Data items
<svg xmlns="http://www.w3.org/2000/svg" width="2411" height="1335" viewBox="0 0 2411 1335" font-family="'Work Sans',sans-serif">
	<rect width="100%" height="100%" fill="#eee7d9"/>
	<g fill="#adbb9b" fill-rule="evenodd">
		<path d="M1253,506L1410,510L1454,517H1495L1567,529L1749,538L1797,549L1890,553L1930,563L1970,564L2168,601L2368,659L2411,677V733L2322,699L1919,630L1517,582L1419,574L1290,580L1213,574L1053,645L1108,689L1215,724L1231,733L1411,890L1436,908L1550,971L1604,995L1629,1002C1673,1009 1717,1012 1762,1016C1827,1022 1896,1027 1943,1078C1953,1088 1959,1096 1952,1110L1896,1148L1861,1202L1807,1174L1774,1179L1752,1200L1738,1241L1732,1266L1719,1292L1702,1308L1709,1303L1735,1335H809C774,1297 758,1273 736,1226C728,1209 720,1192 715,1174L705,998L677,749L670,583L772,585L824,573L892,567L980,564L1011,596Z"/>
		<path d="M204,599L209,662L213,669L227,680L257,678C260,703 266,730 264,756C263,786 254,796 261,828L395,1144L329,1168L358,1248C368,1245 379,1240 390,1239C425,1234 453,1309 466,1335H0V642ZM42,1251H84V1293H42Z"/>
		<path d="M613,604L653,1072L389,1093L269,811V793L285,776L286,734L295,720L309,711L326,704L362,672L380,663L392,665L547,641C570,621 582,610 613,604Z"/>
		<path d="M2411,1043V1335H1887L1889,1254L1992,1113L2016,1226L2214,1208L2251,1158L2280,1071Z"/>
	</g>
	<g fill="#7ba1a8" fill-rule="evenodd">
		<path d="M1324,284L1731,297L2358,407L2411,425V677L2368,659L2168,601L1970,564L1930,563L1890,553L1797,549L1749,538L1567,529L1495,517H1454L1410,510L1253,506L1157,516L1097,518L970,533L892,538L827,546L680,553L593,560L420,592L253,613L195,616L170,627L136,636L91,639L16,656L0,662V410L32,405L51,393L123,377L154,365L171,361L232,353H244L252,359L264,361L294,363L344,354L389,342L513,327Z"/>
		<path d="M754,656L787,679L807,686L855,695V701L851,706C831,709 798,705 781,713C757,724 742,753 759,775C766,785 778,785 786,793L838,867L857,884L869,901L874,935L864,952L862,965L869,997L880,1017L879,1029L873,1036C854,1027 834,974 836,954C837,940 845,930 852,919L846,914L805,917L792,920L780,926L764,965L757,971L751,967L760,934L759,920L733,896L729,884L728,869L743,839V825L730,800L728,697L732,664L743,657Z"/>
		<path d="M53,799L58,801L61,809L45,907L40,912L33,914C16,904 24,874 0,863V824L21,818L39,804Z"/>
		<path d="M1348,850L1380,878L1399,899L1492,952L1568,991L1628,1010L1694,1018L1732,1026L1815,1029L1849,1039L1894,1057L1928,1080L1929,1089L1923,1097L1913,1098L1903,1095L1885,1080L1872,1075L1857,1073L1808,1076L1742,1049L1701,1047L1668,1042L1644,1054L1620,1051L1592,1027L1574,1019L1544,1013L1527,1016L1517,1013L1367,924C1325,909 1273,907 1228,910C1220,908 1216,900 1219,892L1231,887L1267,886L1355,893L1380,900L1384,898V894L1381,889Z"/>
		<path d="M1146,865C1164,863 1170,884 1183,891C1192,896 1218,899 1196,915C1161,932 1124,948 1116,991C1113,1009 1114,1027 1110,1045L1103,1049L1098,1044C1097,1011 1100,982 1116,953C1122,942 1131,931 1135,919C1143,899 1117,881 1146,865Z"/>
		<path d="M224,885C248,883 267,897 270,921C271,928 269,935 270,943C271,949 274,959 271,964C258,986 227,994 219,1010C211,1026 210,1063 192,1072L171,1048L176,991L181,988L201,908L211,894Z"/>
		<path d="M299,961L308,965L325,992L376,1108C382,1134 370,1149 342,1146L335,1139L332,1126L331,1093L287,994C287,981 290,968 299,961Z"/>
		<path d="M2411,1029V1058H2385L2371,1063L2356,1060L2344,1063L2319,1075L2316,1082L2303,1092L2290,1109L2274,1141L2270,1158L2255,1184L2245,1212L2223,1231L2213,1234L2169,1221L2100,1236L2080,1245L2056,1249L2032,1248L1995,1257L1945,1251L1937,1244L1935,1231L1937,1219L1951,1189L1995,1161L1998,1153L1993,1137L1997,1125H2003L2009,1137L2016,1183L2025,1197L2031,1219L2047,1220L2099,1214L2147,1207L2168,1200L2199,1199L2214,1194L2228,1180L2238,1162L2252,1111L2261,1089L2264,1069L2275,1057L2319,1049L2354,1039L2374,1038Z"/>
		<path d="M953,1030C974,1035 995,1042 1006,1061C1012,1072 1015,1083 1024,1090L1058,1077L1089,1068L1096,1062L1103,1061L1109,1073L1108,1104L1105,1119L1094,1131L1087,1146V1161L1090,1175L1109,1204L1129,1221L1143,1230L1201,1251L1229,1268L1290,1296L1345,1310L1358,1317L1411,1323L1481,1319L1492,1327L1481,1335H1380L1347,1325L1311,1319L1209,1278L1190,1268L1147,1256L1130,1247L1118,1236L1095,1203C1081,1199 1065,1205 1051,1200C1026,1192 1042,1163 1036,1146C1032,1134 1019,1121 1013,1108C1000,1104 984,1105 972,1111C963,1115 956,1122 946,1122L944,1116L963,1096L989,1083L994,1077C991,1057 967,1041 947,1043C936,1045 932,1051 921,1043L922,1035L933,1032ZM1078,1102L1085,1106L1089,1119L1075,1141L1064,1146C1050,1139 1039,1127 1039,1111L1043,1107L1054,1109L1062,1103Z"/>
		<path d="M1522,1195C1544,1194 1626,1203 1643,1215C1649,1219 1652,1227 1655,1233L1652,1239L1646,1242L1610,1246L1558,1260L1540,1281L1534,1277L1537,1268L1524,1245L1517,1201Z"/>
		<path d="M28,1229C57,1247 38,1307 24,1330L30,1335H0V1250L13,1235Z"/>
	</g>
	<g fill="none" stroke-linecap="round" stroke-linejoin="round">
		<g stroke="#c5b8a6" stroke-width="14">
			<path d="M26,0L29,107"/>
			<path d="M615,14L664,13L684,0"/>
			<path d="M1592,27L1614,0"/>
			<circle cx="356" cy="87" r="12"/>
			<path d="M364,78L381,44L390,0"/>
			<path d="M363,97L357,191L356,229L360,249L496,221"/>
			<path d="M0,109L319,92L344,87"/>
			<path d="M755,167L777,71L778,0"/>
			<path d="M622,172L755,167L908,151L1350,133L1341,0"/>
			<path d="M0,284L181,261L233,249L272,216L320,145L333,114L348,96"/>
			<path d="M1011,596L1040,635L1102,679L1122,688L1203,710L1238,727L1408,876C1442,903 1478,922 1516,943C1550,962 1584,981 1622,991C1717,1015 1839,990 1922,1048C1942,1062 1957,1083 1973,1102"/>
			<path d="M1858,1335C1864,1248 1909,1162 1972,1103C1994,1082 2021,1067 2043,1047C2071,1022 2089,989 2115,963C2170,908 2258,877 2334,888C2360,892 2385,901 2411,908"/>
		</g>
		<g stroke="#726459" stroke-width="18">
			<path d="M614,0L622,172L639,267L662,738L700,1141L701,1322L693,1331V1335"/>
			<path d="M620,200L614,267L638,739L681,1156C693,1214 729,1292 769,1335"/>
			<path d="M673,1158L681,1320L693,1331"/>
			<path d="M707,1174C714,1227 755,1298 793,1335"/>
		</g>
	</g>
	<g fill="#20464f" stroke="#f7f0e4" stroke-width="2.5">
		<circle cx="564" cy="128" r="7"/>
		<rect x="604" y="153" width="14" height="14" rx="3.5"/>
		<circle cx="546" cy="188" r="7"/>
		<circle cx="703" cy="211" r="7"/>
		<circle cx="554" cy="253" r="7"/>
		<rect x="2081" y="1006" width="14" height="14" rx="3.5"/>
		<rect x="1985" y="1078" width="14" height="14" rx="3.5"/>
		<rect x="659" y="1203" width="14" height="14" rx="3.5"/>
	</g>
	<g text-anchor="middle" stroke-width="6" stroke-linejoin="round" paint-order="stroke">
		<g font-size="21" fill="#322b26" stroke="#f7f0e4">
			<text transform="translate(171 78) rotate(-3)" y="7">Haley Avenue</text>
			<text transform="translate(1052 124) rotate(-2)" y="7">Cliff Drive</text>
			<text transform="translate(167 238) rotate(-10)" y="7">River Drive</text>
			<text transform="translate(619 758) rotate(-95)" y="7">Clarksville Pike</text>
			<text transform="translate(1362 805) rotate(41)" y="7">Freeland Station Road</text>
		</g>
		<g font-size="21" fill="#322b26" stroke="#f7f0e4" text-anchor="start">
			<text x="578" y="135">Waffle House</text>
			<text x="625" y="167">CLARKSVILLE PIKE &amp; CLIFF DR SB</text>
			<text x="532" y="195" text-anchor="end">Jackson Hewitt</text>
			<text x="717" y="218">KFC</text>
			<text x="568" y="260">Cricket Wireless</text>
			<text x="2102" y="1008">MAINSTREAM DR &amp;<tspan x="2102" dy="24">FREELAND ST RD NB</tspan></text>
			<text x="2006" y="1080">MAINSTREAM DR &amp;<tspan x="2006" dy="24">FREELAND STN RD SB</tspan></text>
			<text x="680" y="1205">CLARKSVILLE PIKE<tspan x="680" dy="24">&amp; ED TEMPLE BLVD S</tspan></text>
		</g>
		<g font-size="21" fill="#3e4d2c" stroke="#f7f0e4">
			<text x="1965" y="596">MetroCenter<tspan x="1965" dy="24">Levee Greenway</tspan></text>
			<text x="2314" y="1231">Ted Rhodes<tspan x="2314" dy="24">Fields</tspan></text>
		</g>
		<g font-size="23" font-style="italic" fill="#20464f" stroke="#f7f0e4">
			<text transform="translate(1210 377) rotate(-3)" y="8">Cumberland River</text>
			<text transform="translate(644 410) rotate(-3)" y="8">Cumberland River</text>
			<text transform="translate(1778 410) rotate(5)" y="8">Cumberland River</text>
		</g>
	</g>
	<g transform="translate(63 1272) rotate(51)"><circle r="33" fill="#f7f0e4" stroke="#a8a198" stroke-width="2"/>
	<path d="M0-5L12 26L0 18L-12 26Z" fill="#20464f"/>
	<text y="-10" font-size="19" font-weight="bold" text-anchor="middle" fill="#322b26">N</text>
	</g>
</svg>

*WHAT IS EXPECTED*: Pull out every line of the entries that includes the word "round".

*EXERCISE OUTPUT*:
	<g fill="none" stroke-linecap="round" stroke-linejoin="round">
	<g text-anchor="middle" stroke-width="6" stroke-linejoin="round" paint-order="stroke">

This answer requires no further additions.